“Hear my cry, O God;
Attend to my prayer.
From the end of the earth I will cry to You,
When my heart is overwhelmed;
Lead me to the rock that is higher than I.
For You have been a shelter for me,
A strong tower from the enemy.
I will abide in Your tabernacle forever;
I will trust in the shelter of Your wings.”
Where there was once hope, there is now a memory.
And that memory…is a year old now.
I’ve been ignoring it, downplaying it, putting it aside, disqualifying myself from connecting with it.
So here I am.
Learning to own this pain of loss.
Because it’s there…and it’s real…and I need to.
Inside, I can feel the wall of numbness I’ve created around my heart.
As my pulse starts to race, as I get closer to removing the barrier between my heart and the pain, I close my eyes and pray.
Whispers under breath, pleadings from the deep.
“Give me strength, Lord!”
I exhale long.
Tomorrow will be one year to the day that my husband came home from work early because he was fired from his job.
Tomorrow will be one year to the day that barely 15 minutes after he had gotten home we received a phone call that changed everything.

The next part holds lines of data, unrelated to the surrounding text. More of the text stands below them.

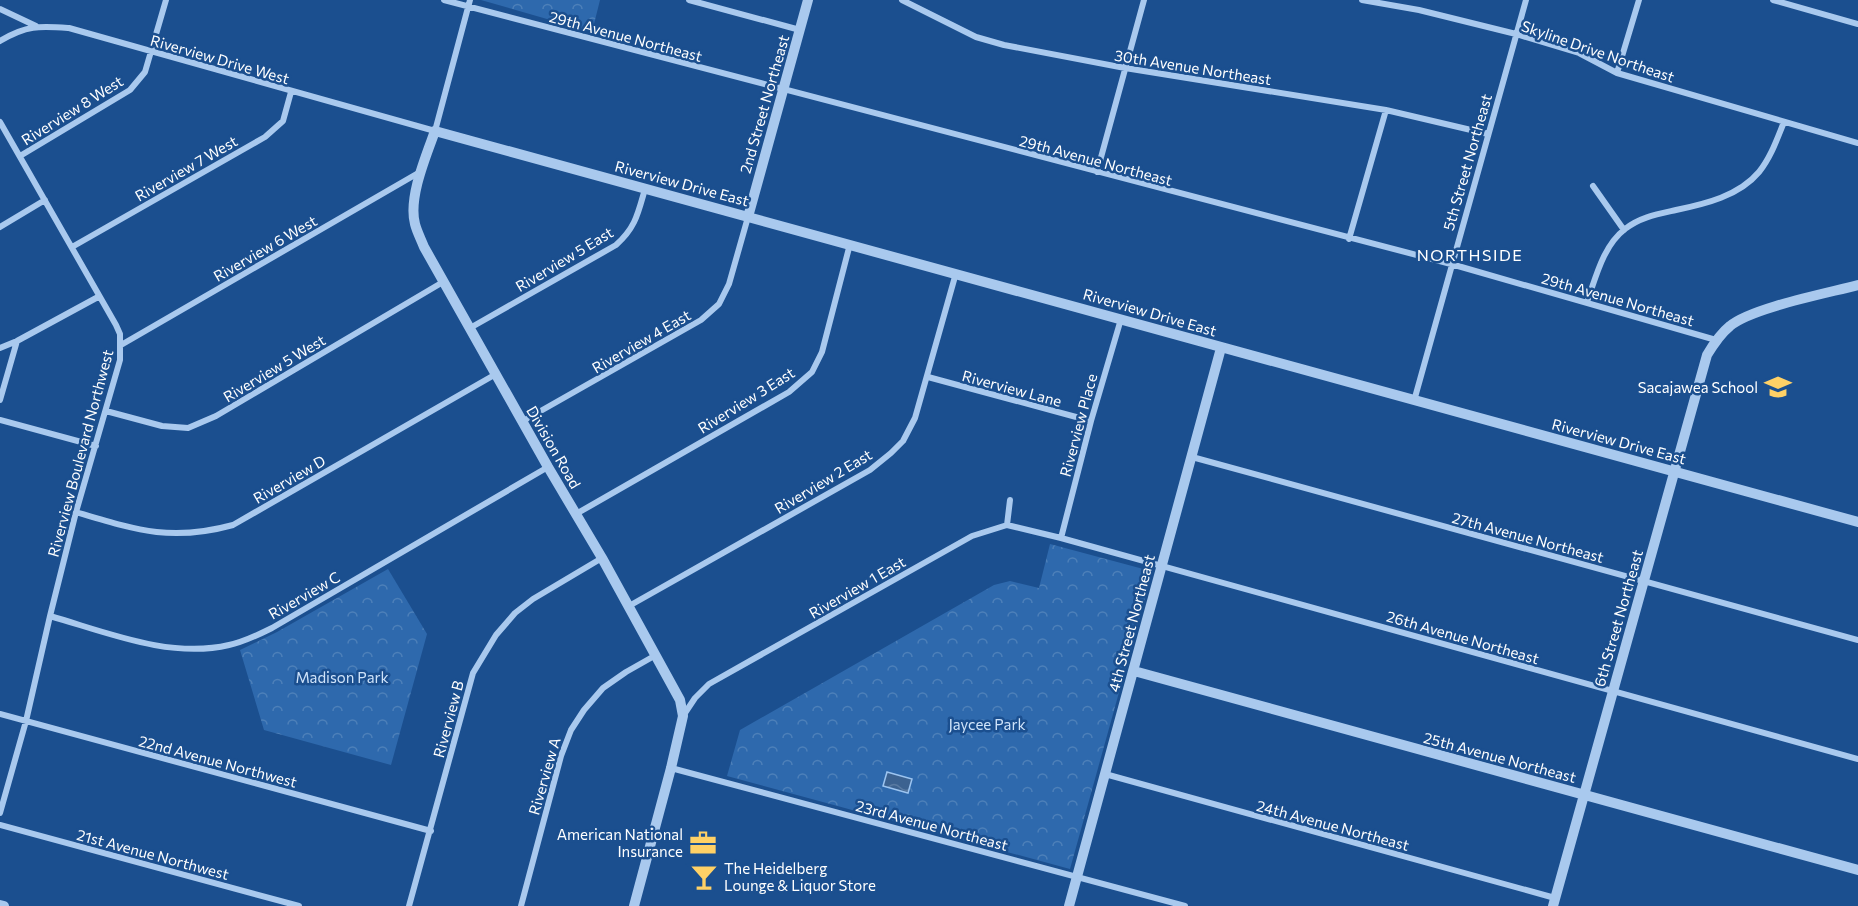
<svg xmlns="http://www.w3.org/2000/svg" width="1858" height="906" font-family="Commissioner,sans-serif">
	<defs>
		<pattern id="forest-crowns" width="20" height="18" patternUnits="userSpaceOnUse" patternTransform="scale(1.5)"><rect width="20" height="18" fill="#2e69ad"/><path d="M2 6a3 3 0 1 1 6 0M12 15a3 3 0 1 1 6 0" fill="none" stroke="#4d80b9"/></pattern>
		<pattern id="water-waves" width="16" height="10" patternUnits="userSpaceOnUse" patternTransform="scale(1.5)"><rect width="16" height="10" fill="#3c6290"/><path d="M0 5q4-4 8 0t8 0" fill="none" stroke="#597aa1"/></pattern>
	</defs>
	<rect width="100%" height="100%" fill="#1b4f8f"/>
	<path fill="url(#forest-crowns)" d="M481,0h119l-8,32z
		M1050,544l97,26 4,7 -81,292 -343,-93 13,-46 254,-145 16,-4 29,7z
		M388,569l39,65 -36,131 -127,-35 -24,-80 37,-18z"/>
	<path fill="url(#water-waves)" stroke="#9cc4f0" stroke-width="1.5" d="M887,772l25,7 -4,14 -25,-7z"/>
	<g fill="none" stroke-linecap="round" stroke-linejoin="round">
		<path stroke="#a9c9ee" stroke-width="6" d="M444,0l1007,264 265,76
			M689,0l111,30
			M902,0l74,37 28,8 121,23 261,42 102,24
			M1362,0l57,10 97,24 63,19 38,20 241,70
			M1773,0l85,24
			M0,9l36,17
			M0,41c27,-16 39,-15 69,-13l366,103 35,-131
			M1617,73l22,-73
			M0,122l116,203 4,9v26l-44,152 -26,104 -24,105 -26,92
			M20,156l110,-66 15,-18 21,-72
			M1097,172l47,-172
			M1593,186l31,44
			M0,227l45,-27
			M1349,239l37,-129
			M72,247l193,-110 18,-16 8,-29
			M1587,302c9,-25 16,-56 38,-73 15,-12 33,-15 51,-19 29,-6 63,-14 83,-38 12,-15 18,-33 25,-50
			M470,328l146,-83c20,-18 22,-32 29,-56
			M121,345l299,-173
			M0,348l17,-7 81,-44
			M928,377l163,44
			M0,400l17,-59
			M1414,401l112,-401
			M106,411l56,15 26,2 28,-12 227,-134
			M0,420l96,26
			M523,421l178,-101 18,-16 10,-20 19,-67
			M1192,457l666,183
			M76,512c60,18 95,30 157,13l263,-151
			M576,514l213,-122 23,-20 10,-20 28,-108
			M1007,525l3,-25
			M1061,538l30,-117 30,-102
			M629,606l241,-136 21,-17 12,-12 12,-23 41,-145
			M50,616c56,16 120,43 179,29 15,-3 29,-10 43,-17l276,-161
			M0,714l431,117
			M683,716l12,-18 14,-14 263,-148 35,-11 54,13 797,221
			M671,768l514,138
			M1105,774l450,124
			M0,825l299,81
			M409,906l64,-233 23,-38 19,-22 18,-14 69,-41
			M521,906l40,-150 10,-26 13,-20 19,-22 23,-16 30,-17"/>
		<path stroke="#a9c9ee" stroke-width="10" d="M748,217l60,-217
			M1134,671l724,199
			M0,905l4,1
			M634,906l37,-138 12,-52 -3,-16 -78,-142 -54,-91 -124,-220c-3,-8 -7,-15 -9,-23 -7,-26 11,-68 20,-93l1423,391
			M1069,906l152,-558
			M1553,906l154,-551c6,-10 13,-21 23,-29 21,-18 98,-33 128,-41"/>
	</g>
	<defs>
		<symbol id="school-bare" viewBox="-9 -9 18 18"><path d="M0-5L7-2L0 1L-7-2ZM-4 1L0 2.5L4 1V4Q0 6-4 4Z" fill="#ffd166" stroke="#1b4f8f" stroke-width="2.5" paint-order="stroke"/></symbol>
		<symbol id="office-bare" viewBox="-9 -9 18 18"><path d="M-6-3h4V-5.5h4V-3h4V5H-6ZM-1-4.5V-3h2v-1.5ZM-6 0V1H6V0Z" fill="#ffd166" stroke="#1b4f8f" stroke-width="2.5" paint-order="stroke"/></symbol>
		<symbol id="bar-bare" viewBox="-9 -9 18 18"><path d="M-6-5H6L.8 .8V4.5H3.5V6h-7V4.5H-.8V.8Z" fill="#ffd166" stroke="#1b4f8f" stroke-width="2.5" paint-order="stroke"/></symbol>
	</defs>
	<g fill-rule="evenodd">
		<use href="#school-bare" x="1759" y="368" width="38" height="38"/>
		<use href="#office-bare" x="684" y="824" width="38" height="38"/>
		<use href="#bar-bare" x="685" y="858" width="38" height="38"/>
	</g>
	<g text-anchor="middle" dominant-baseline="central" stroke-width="5" stroke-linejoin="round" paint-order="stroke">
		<g font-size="15" fill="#fff" stroke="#1b4f8f">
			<text transform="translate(626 36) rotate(15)">29th Avenue Northeast</text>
			<text transform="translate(1598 51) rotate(19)">Skyline Drive Northeast</text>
			<text transform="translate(220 59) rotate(16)">Riverview Drive West</text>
			<text transform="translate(1193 67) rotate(9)">30th Avenue Northeast</text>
			<text transform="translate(764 104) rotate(-74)">2nd Street Northeast</text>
			<text transform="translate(72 110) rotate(-32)">Riverview 8 West</text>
			<text transform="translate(1096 160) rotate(15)">29th Avenue Northeast</text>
			<text transform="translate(1467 162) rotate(-74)">5th Street Northeast</text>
			<text transform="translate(186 168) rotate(-30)">Riverview 7 West</text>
			<text transform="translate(682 183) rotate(15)">Riverview Drive East</text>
			<text transform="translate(265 248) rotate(-30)">Riverview 6 West</text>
			<text transform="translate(564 259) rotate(-31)">Riverview 5 East</text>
			<text transform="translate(1618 299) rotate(16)">29th Avenue Northeast</text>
			<text transform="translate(1150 312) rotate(16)">Riverview Drive East</text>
			<text transform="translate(641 341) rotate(-30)">Riverview 4 East</text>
			<text transform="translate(274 368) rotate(-31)">Riverview 5 West</text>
			<text transform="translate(1012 388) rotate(15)">Riverview Lane</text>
			<text transform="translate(746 400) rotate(-32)">Riverview 3 East</text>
			<text transform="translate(1078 425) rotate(-75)">Riverview Place</text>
			<text transform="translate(1619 441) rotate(15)">Riverview Drive East</text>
			<text transform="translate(554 447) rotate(60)">Division Road</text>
			<text transform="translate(80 453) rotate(-75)">Riverview Boulevard Northwest</text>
			<text transform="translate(289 479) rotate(-30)">Riverview D</text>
			<text transform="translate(823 481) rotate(-31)">Riverview 2 East</text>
			<text transform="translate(1528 537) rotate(15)">27th Avenue Northeast</text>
			<text transform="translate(857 587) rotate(-30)">Riverview 1 East</text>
			<text transform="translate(304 595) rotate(-30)">Riverview C</text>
			<text transform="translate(1618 618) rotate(-74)">6th Street Northeast</text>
			<text transform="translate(1131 623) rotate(-75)">4th Street Northeast</text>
			<text transform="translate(1463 637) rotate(16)">26th Avenue Northeast</text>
			<text transform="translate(448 719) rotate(-75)">Riverview B</text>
			<text transform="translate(1500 757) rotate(15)">25th Avenue Northeast</text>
			<text transform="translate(218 761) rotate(15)">22nd Avenue Northwest</text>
			<text transform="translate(544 776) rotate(-74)">Riverview A</text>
			<text transform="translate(932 825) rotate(15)">23rd Avenue Northeast</text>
			<text transform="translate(1333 825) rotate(15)">24th Avenue Northeast</text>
			<text transform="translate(153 854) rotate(15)">21st Avenue Northwest</text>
		</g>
		<g font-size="15" fill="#fff" stroke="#1b4f8f" text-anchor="end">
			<text x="1758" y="387">Sacajawea School</text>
			<text x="683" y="834">American National<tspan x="683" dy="17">Insurance</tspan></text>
			<text x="724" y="868" text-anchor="start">The Heidelberg<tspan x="724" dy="17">Lounge &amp; Liquor Store</tspan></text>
		</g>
		<g font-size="15" fill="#cfe3fa" stroke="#1b4f8f">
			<text x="342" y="677">Madison Park</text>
			<text x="987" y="724">Jaycee Park</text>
		</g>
		<g font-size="16" letter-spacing="1.5" fill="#fff" stroke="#1b4f8f">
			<text x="1470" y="254">NORTHSIDE</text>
		</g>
	</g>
</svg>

Tomorrow will be one year to the day that we were informed we no longer had a son. Our baby boy, all named by God and after his new daddy, and car seat and crib and clothes and toys and baby wipes waiting for his arrival…would never come home to us.
Tomorrow will be one year to the day an empty room full of baby coming home hope and gear will still be closed and undisturbed because I still can’t clean it. In spite of all that’s happened, maybe I still have hope?
I’m not telling you all of this because of any other reason than I need to.
You know how when you have a wound, and that would gets infected and the only way to get the infection out so it doesn’t spread is to lance it and let the infection flow out?
I need to get the infection of my pain from the loss of our baby out and writing is therapeutic and cathartic for me.
Thank you for letting me get a little bit of this out.
Did you know yesterday was National Pregnancy & Infant Loss Awareness day? I found out it was and that’s what kind of started this whole thing of me feeling like I should share. Please remember the walking wounded among us and pray for the families who have lost their children, even through adoption. It’s an indescribable, devastating heartache that changes your world and unless you have the hope of Jesus, I don’t know how you could go on and do it well. Thank you.